* _ENUNCIADO 1_:
Indique se cada afirmação abaixo concorda com o trecho selecionado. Responda sim ou não a cada uma, citando literalmente as palavras do trecho que decidem a resposta.
(a) Os subsídios do governo português cobrem entre 20% e 60% do custo da publicação.
(b) A crítica do trecho se dirige às Embaixadas brasileiras.
(c) O aumento de autores portugueses editados no Brasil resultou de uma descoberta aleatória.

* _TRECHO SELECIONADO_:
= = = = =
Enquanto reunia informações para este texto, ouvi falar que algumas embaixadas brasileiras supriam a falta desses Institutos. Então fui pesquisar nos sites oficiais do Itamarati e o que encontrei é de causar vergonha. Há notícias de algumas que realizam minicursos, muito esporádicos, para interessados em aprender o português com uma aula semanal e duração de poucos meses e algumas outras atividades bastante simplórias. Uma boa parte delas realizadas por voluntários! Que vergonha! Somos uma nação grande, rica, e que deveria ter a medida da importância desse investimento. A crítica não se refere às Embaixadas, que, já soubemos, tem orçamento curto e, num tempo recente, chegaram até mesmo a atrasar pagamento de aluguéis dos prédios que ocupam por falta de repasse de orçamento, o que tornou a nossa incapacidade de gestão internacional estampada em noticiários de todo mundo.

A inundação de autores portugueses no Brasil

Todos devem ter notado o aumento impressionante de autores portugueses que passaram a ser editados no Brasil na última década. É preciso avisar: não foi fruto de uma descoberta aleatória de uma nova linhagem especial de ótimos autores, mas de um programa efetivo, comercial e prático de incentivo à promoção da literatura portuguesa aqui. As editoras brasileiras passaram a inscrever os projetos dos livros que desejam editar e recebem subsídios do governo português que cobrem entre 20% e 60% do custo da publicação. E o programa se encarrega ainda de pagar os direitos autorais de seus autores. Nomes portugueses que eram pouco conhecidos do grande público brasileiro uma década atrás, hoje estão presentes nas prateleiras das livrarias com amplo destaque: Valter Hugo Mãe, Manuel Alegre, Gonçalo M. Tavares, Antonio Lobo Antunes, José Luiz Peixoto, Miguel Torga, Lidia Jorge, Rui Lage, Mario de Carvalho...

Trata-se de um investimento muito baixo frente ao retorno de se ter um promotor da cultura de seu país no exterior.

***

Sei que o tom do artigo é de crítica, podendo soar desanimador, mas não é esse meu objetivo. Desânimo com a causa da cultura deve afetar mais frequentemente os burocratas. No meio dos promotores culturais, grupo composto por quem cria, empreende, edita, dá aulas, monta peças, dirige e lança projetos, há abundância de idealistas, que é algo que falta dentre os cabeças do país. Menos política partidária e mais compromisso com a Cultura. Menos projetos personalistas, que carregam nomes próprios e servem apenas para marcar uma gestão, mas que a gente sabe, não irão adiante no momento em que muda o comando. Falta um plano diretor para a Cultura, políticas reais de Estado, para que não fique à mercê dos governos passageiros.
= = = = =
* _DADOS DA TAREFA_:
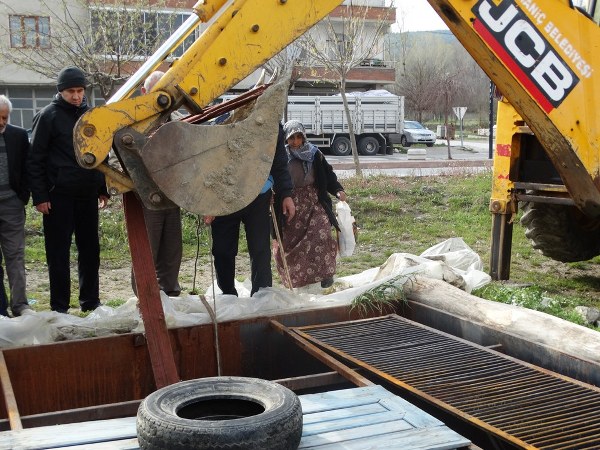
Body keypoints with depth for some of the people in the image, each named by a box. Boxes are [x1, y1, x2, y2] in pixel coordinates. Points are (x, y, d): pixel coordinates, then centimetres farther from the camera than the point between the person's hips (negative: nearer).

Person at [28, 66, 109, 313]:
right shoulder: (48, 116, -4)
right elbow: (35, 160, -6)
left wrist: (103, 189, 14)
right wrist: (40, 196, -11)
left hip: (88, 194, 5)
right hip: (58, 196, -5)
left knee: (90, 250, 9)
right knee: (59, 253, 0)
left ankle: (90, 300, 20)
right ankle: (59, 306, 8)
= = = = =
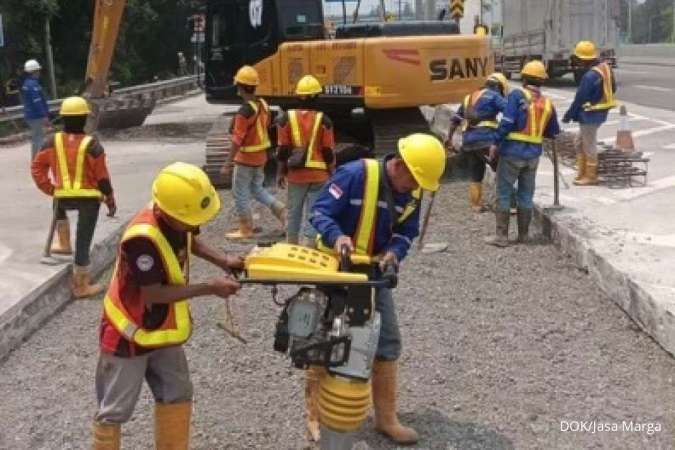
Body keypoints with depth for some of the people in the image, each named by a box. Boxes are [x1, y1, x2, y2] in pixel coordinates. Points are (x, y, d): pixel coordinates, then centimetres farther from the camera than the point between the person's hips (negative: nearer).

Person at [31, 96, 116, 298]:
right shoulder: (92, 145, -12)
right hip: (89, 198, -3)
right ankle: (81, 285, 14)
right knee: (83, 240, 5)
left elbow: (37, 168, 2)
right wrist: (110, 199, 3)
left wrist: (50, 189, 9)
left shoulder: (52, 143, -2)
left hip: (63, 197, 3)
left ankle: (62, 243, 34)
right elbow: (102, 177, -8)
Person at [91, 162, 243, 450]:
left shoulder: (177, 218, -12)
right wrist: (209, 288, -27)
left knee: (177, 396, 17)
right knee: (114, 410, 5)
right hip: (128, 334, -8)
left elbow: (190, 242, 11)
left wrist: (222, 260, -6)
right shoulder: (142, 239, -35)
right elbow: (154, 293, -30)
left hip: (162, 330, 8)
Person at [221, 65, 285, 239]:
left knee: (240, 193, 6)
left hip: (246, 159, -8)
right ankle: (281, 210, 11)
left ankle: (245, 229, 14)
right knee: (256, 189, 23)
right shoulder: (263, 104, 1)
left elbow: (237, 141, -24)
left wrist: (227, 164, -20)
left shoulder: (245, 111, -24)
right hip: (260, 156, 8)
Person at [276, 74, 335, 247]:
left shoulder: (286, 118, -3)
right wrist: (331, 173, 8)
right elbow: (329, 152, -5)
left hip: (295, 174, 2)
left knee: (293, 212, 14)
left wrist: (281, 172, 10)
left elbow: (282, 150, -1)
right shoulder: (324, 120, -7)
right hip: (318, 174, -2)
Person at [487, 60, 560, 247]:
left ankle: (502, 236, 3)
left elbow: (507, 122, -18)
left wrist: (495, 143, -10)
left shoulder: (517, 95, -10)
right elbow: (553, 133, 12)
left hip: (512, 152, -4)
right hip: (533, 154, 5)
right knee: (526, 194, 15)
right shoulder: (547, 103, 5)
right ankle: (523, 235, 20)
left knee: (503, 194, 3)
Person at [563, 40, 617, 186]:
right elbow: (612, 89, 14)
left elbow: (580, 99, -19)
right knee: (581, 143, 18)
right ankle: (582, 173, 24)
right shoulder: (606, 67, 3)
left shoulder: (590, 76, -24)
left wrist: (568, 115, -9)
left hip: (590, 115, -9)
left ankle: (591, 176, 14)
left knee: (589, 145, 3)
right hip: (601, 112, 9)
= = = = =
* _ENUNCIADO 2_: Reescreva como tabela Markdown as linhas dos registros que começam na linha com "left hip: (88, 194, 5)" e seguem até a linha com "left ankle: (90, 300, 20)", incluindo ambas e deixando de fora as linhas em branco. Use as colunas Nº, com o número de cada linha, e Linha.

* _SUA RESPOSTA 1_:
(a) Sim: "recebem subsídios do governo português que cobrem entre 20% e 60% do custo da publicação"
(b) Não: "A crítica não se refere às Embaixadas"
(c) Não: "não foi fruto de uma descoberta aleatória de uma nova linhagem especial de ótimos autores"

* _SUA RESPOSTA 2_:
| Nº | Linha |
|---|---|
| 1 | left hip: (88, 194, 5) |
| 2 | right hip: (58, 196, -5) |
| 3 | left knee: (90, 250, 9) |
| 4 | right knee: (59, 253, 0) |
| 5 | left ankle: (90, 300, 20) |